* **Exercise materials**
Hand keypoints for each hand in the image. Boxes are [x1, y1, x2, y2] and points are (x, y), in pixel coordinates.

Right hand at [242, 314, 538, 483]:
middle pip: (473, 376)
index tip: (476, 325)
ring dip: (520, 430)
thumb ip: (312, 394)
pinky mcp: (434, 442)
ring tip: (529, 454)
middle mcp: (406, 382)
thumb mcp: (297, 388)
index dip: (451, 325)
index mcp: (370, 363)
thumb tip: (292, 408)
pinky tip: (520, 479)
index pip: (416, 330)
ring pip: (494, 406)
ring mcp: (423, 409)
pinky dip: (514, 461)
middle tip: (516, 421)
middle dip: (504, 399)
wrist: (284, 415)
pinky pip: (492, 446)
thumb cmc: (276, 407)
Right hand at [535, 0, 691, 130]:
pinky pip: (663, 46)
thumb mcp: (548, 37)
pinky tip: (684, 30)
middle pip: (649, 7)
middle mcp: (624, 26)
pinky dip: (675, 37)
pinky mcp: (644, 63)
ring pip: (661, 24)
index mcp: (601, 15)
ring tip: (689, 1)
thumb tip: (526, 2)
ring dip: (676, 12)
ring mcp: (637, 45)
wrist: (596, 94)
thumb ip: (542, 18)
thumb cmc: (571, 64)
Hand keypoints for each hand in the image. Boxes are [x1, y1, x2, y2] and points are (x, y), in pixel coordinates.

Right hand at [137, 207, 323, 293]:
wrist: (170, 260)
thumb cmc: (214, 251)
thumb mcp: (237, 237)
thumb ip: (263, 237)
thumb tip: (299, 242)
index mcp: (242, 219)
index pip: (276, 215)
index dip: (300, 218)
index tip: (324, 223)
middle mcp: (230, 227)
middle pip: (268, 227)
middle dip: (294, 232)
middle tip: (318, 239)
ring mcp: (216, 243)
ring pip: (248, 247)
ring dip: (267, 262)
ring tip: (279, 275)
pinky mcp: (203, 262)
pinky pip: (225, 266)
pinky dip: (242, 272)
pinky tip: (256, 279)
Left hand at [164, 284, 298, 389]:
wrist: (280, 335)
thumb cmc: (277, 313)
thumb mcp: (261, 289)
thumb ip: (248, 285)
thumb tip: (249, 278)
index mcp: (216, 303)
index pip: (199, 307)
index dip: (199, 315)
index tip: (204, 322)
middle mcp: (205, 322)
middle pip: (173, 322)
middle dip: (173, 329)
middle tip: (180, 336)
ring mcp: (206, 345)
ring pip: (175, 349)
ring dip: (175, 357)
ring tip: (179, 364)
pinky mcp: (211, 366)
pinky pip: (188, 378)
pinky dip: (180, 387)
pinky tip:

* **Your instructions**
Please, from the entries above, set down exactly the lines from the one containing "pinky dip: (675, 37)" through the one containing "thumb cmc: (571, 64)", and only those.

* **Your solution**
pinky dip: (675, 37)
pinky mcp: (644, 63)
ring pip: (661, 24)
index mcp: (601, 15)
ring tip: (689, 1)
thumb tip: (526, 2)
ring dip: (676, 12)
ring mcp: (637, 45)
wrist: (596, 94)
thumb ip: (542, 18)
thumb cmc: (571, 64)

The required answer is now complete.